9. Richardson outhit McPhee. McPhee is the better 2b on a per-season basis, AND McPhee played 1,500 more games at the position! I don't know the right answer (anymore than anyone else), but at the gut level, Richardson's numbers do not excite me. He doesn't do anything in particular that just screams "Elect me." Has anyone seen a quote from a writer, player or manager that advocates Richardson as a HOFer? I'm not saying he doesn't deserve the HOM, but I just can't get excited about him. So I have him a little behind McPhee.
   12. Jeff M Posted: July 13, 2003 at 03:18 PM (#515306)
Since my post yesterday, I looked more closely at Richardson and McPhee and decided I had been ignoring my own arguments in other threads that we sometimes seem to treat fielding equally with hitting. Richardson was a significantly better hitter than McPhee, and although McPhee played many many more games at 2b, it's not like Richardson simply retired. He played another defensive position -- not as tough as 2b, but it's not like he quit -- and he continued to hit very very well.

In other words, I've now got Richardson ahead of McPhee (but still behind Sutton).
   13. John (You Can Call Me Grandma) Murphy Posted: July 14, 2003 at 03:05 PM (#515308)
McPhee did one thing extremely well (defense at 2B) and did one thing very well (steal bases).

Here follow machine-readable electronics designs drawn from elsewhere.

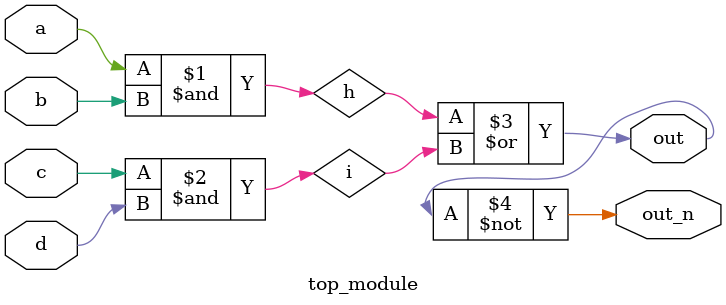
<source format=v>
`default_nettype none
module top_module(
    input a,
    input b,
    input c,
    input d,
    output out,
    output out_n   ); 
    wire h,i;
  assign    h=(a&b);
    assign i=(c&d);
    assign out=(h|i);
    assign out_n=~out;
endmodule
</source>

He also did one other thing well. He was extremely durable. He played roughly six more seasons than Hardy Richardson and almost ten more seasons than Fred Dunlap. There is a lot of value in that.
   14. Paul Wendt Posted: February 17, 2008 at 04:50 AM (#2692906)
There is a lot on Hardy Richardson in "Ranking . . . Group 3"
   15. Paul Wendt Posted: February 17, 2008 at 05:14 AM (#2692913)
6. Defense never dominated hitting

It did in 1878. Boston won the pennant with OPS+ 79, ERA+ 101.
I stumbled upon this and I haven't looked at any other seasons.

Here is the full seasons data for OCF's four players.
full seasons equivalent, major leagues 1871-2006
-all- field
16.43 16.40 McPhee 1882-99 (#46, 25)
16.32 16.32 Sutton 1871-88 (#47, 27)
12.03 12.03 Richardson 1879-92 (#306, 244)
11.55 11.55 Williamson 1878-90 (#365, 286)

full seasons equivalent fielding games by position
16.37 2B McPhee #2, #9 at any fielding position
11.84 3B Sutton #18
_7.71 3B Williamson #70
_5.19 2B Richardson #144
_4.58 OF Richardson (LF 2.87, CF 1.63)
_3.45 SS Williamson
_2.96 SS Sutton
_2.09 3B Richardson

_0.66 OF Sutton
_0.56 2B Sutton
   16. Paul Wendt Posted: February 25, 2008 at 01:47 AM (#2698956)
13. John (You Can Call Me Grandma) Murphy Posted: July 14, 2003 at 10:05 AM (#515308)
> McPhee did one thing extremely well (defense at 2B) and did one thing very well (steal bases).

He also did one other thing well. He was extremely durable. He played roughly six more seasons than Hardy Richardson and almost ten more seasons than Fred Dunlap. There is a lot of value in that.

Point taken.
But McPhee, and Sutton at a different primary fielding position, played about four and eight mlb seasons more than Richardson and Dunlap (not six and ten).